- **What you will do**: Work out how many lines below hold the string "gets" and state only that figure.
----------------------------------------
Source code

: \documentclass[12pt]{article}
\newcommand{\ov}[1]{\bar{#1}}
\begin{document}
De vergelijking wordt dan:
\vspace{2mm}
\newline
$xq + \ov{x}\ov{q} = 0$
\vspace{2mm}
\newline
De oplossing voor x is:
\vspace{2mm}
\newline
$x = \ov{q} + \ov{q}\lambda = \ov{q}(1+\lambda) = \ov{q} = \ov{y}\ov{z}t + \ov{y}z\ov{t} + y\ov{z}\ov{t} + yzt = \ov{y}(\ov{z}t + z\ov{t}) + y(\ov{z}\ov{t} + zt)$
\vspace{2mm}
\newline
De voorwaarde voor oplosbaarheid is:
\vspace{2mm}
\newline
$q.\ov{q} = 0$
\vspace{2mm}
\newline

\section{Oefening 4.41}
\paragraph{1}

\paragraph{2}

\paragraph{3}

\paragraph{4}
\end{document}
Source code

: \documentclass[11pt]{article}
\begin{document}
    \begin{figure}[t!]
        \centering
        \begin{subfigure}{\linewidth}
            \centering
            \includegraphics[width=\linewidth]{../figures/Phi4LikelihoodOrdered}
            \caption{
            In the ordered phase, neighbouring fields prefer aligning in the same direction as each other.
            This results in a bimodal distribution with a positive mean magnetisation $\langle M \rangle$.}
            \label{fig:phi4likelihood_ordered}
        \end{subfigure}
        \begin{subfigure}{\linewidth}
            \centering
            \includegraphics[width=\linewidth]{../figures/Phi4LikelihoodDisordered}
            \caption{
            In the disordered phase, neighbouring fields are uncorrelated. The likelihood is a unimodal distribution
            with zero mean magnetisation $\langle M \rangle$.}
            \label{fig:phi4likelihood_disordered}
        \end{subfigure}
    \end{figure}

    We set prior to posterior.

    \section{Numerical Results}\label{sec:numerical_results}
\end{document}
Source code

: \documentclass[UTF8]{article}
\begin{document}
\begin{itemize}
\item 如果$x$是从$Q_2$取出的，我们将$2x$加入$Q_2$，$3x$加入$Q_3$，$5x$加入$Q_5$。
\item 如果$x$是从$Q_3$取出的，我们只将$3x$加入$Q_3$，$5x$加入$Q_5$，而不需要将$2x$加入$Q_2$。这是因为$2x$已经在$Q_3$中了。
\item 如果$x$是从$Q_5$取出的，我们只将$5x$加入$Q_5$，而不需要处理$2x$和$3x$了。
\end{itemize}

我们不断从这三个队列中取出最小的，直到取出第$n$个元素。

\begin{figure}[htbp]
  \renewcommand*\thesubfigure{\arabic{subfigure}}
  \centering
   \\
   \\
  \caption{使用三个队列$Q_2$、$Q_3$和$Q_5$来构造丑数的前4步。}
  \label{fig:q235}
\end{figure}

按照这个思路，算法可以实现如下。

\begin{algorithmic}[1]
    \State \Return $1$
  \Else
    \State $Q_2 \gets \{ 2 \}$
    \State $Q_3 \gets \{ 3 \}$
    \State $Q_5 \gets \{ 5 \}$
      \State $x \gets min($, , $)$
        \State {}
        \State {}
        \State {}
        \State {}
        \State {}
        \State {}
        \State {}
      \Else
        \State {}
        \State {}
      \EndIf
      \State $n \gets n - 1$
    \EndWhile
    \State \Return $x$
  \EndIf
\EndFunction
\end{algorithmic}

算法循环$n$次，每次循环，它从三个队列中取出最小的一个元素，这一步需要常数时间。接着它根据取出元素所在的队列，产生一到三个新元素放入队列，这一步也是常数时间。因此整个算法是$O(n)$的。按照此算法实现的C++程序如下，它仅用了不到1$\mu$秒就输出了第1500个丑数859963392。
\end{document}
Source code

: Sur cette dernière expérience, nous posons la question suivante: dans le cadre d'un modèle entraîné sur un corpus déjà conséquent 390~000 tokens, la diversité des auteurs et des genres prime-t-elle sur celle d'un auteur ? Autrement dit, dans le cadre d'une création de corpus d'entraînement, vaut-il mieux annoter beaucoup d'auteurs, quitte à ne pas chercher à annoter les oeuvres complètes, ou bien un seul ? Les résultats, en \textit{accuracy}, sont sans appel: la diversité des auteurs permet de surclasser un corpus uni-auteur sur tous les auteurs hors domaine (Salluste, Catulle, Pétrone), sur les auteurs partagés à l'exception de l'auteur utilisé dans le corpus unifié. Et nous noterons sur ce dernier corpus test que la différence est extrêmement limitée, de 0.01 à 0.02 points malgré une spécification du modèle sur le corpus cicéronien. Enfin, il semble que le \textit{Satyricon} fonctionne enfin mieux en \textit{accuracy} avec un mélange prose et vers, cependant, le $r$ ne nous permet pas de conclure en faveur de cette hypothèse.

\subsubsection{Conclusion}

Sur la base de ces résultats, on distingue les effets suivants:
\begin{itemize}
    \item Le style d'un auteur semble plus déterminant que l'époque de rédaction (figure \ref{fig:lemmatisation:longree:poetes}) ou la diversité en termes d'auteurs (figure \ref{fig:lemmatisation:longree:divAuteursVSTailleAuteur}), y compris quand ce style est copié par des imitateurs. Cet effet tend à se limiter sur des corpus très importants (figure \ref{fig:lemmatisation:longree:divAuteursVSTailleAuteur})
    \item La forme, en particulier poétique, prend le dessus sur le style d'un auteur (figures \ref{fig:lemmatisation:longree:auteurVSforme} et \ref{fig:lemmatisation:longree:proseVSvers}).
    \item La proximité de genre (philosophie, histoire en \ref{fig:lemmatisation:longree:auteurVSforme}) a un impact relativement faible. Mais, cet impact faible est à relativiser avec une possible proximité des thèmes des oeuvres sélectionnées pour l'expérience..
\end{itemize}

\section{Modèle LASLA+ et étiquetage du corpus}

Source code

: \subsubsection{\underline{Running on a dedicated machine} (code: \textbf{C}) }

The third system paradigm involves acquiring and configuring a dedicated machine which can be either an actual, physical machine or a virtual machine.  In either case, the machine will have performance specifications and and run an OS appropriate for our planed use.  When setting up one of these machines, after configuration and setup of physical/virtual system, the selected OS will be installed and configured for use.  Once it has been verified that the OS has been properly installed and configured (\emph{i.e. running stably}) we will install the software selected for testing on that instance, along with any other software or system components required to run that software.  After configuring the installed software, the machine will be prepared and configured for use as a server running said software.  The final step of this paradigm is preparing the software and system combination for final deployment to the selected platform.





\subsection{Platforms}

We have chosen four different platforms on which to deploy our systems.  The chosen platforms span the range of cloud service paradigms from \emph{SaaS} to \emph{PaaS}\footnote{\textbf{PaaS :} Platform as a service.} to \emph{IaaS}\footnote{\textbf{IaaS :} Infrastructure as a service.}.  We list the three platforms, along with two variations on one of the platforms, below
----------------------------------------
- **Output for this exercise**: 5